Sobrevino un silencio sepulcral. El vigilante miró a su superior esperando instrucciones. César se secó el sudor de la frente con un pañuelo de tela.
—Y si está tan seguro de la autoría de Álvaro Alsina —dijo Segundo Lasheras—, ¿por qué no lo ha detenido ya? Que yo recuerde —dijo peinando con la mirada la mesa del despacho—, en ningún momento ha dicho usted a nadie esto que acaba de contarme.
—Es que Roquesas es un…
—Ya sé, ya sé. Roquesas es un pueblo pequeño donde toda la gente se conoce y no conviene airear demasiado estas cosas.
La interrupción irónica por parte del director del CIN no gustó demasiado a César. Su mirada se clavó en la sonrisa de Lasheras.
—¿A qué espera para mandar detenerlo? —continuó—. Lo que acaba de contarme es motivo suficiente para interrogar a Alsina en los calabozos de la Policía Nacional de Santa Susana.
—Necesito reunir pruebas —admitió César—. De lo contrario, sería mi palabra contra la suya.
En ese momento recordó la grabación de la que habló el director al principio de la entrevista.
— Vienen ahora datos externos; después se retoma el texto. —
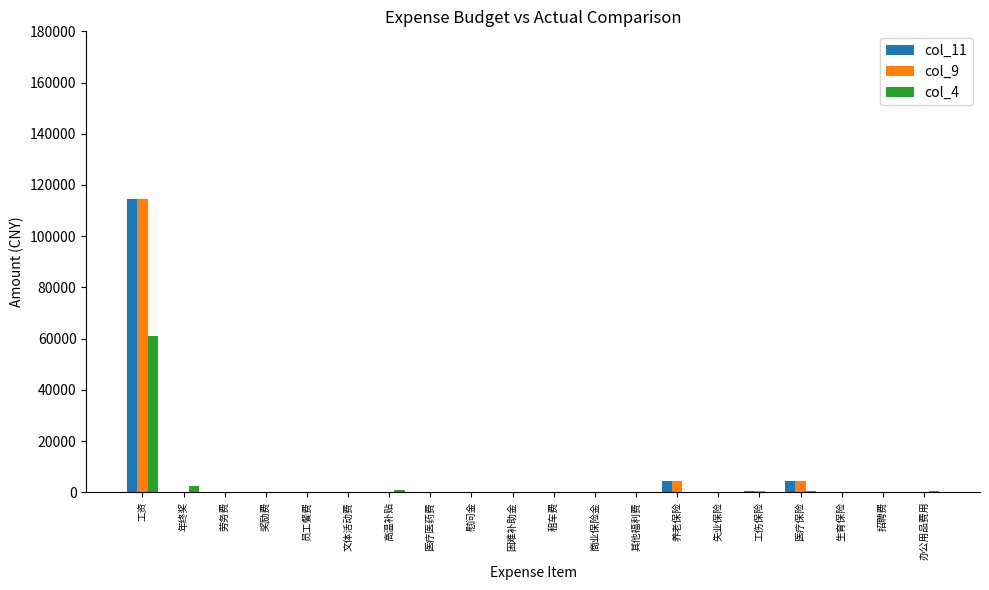

Count the number of data series in this chart.

3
—Pero si ustedes tienen la grabación donde dicen que me vieron salir del bosque, en esa misma cinta saldrá la imagen de Álvaro e incluso Sandra, ¿no?
El director del CIN lo miró con aire despectivo. El jefe de la policía local se percató de ello y se sintió aún más incómodo. El móvil esgrimido por César para atribuir el asesinato de Sandra a Álvaro era perfectamente creíble: amor, celos, odio, pasión. No había más motivos que esos para matar a alguien. Pero, tal como había dicho él mismo, ese caso era estrictamente policial y, por lo tanto, correspondía a la policía solucionarlo. Así que la cinta de la grabación la cedería el servicio secreto a los inspectores de Madrid para que ellos encontraran al culpable del crimen. Pero eso no se lo dijo a Salamanca. Así pues, César se marchó sin saber a ciencia cierta si lo de la cinta era verdad o un farol del servicio secreto buscando sonsacarle algo.
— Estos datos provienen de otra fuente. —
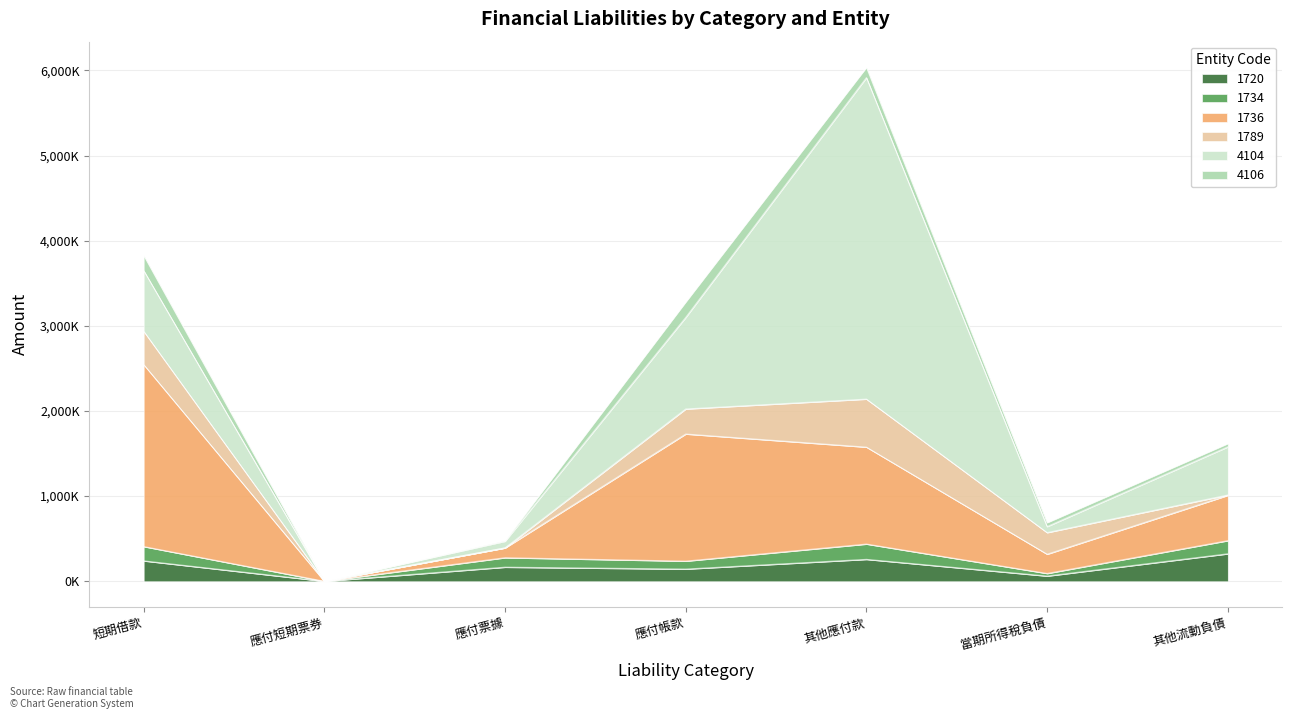

Which series has the widest spread of values?

4104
Mientras caminaba por las pobladas calles de Santa Susana fue repasando mentalmente todos los aspectos de la entrevista, para saber si en algún momento había metido la pata. Ya era tarde. Se dirigió a un estanco, el único que encontró abierto, y compró un paquete de chicles. Sentía la boca seca por culpa de Segundo Lasheras. Aquel hombre realmente lo había puesto nervioso. Se acordó de su mirada altiva, sus frases pedantes, la seguridad con que hablaba. Cogió el coche y condujo tranquilo hasta Roquesas, con la tranquilidad que da el no sentirse acusado. Pensó que había salido airoso de la encerrona del CIN. O por lo menos eso creyó.